DATASET →
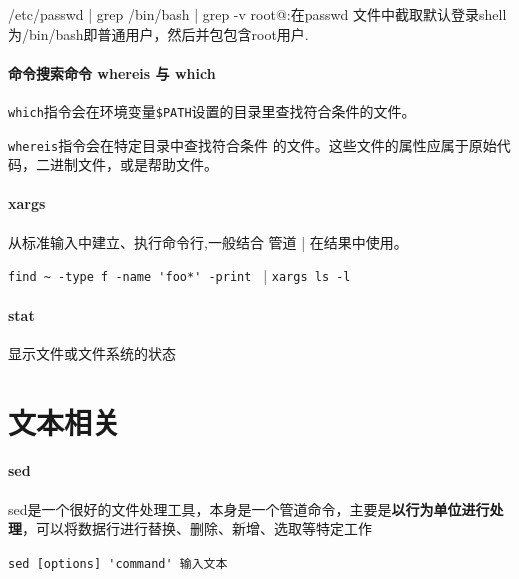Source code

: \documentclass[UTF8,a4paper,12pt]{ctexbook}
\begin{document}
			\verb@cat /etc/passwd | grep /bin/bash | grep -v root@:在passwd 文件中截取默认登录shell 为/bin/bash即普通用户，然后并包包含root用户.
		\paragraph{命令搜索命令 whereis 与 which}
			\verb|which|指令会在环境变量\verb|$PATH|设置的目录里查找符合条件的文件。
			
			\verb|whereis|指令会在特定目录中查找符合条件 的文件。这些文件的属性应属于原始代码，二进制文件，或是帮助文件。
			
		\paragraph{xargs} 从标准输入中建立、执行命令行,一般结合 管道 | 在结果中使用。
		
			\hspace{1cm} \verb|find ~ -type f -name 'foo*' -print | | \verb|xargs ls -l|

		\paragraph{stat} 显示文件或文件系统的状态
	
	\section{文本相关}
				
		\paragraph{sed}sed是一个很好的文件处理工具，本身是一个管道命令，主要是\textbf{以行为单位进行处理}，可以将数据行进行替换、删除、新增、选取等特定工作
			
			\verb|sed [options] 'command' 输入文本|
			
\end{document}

TASK BRIEF → Find the word "which" in the entries above. Copy every line that has it.

EXERCISE SOLUTION →
		\paragraph{命令搜索命令 whereis 与 which}
			\verb|which|指令会在环境变量\verb|$PATH|设置的目录里查找符合条件的文件。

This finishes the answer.